At the nursery, the poinsettia crop has thinned out with customers selecting some of the more unusual varieties of parti-colored plants instead of the ever popular red. The flower bracts have finally stopped expanding so that the greenhouse heat can now be decreased from 68º F at night to about 62º F which tends to make the colors more “crisp.” Strangely, the gorgeous cyclamen along side the poinsettias are selling slowly even though a 4½” pot full of beautiful foliage with a bouquet of flowers on top is just gorgeous at $4.99 each. Cyclamen, although very beautiful, are just not associated with the Christmas season like poinsettias. A similar situation is the case of the Burning Bush (Euonymus alatus compacta) for fall color. Although this non-native species has its attributes such a brilliant red fall color, it can be somewhat invasive and prone to spider mite damage and used in places where it tends to overgrow its selected space quickly.
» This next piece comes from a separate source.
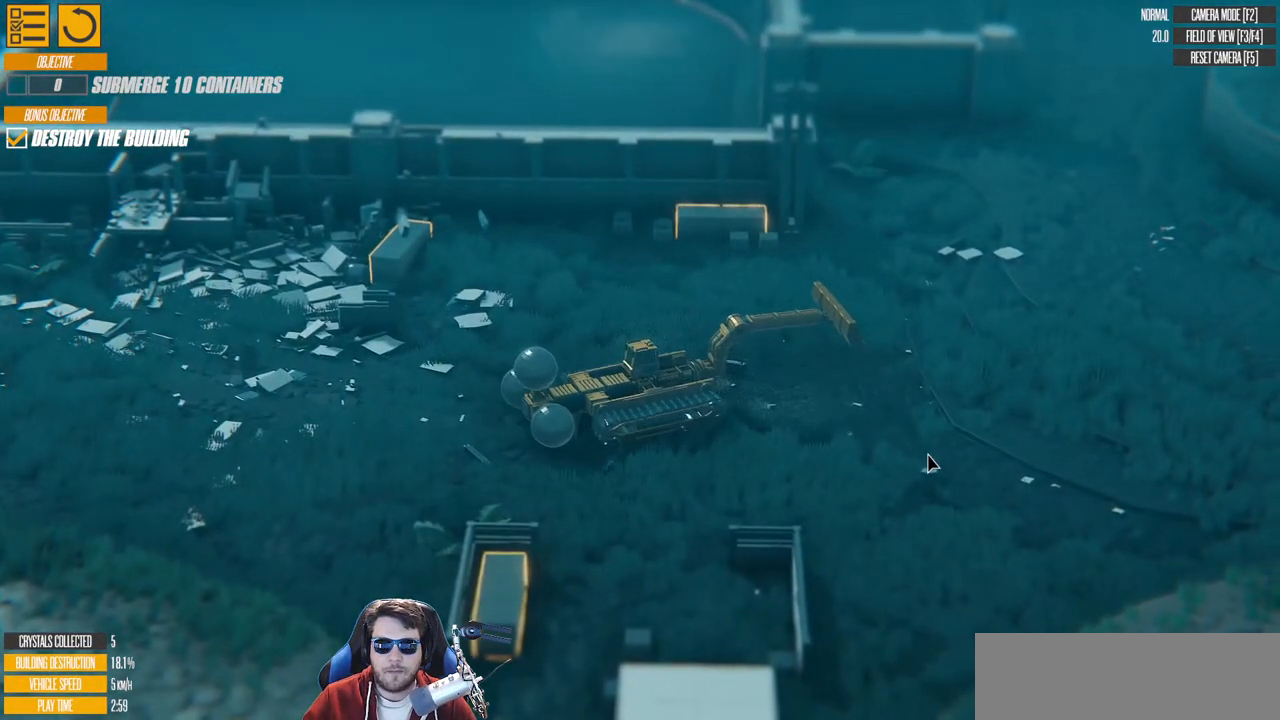
{"keys": ["w"], "events": [[317, "a", "up"]]}
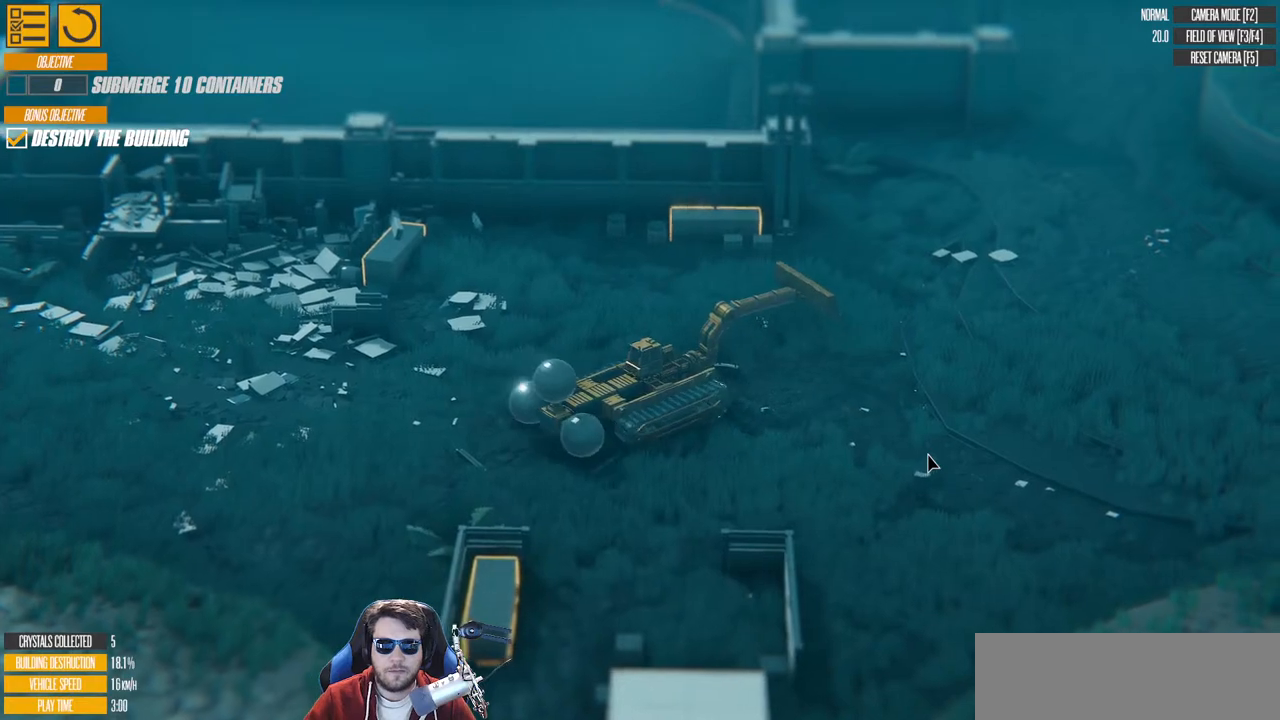
{"keys": ["a", "w"], "events": [[250, "a", "down"], [333, "left", "down"], [500, "left", "up"]]}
Many native plants such as Virginia Sweetspire , blueberry bushes, chokeberry and then some by most accounts will provide brilliant fall color but are not high up on the list for selection like the lousy Burning Bush!

Grave blanket sales have slowed down as most folks have ordered their selections for delivery or pick up although we are ready to construct new decorations as orders might come in even up to and including Christmas Eve!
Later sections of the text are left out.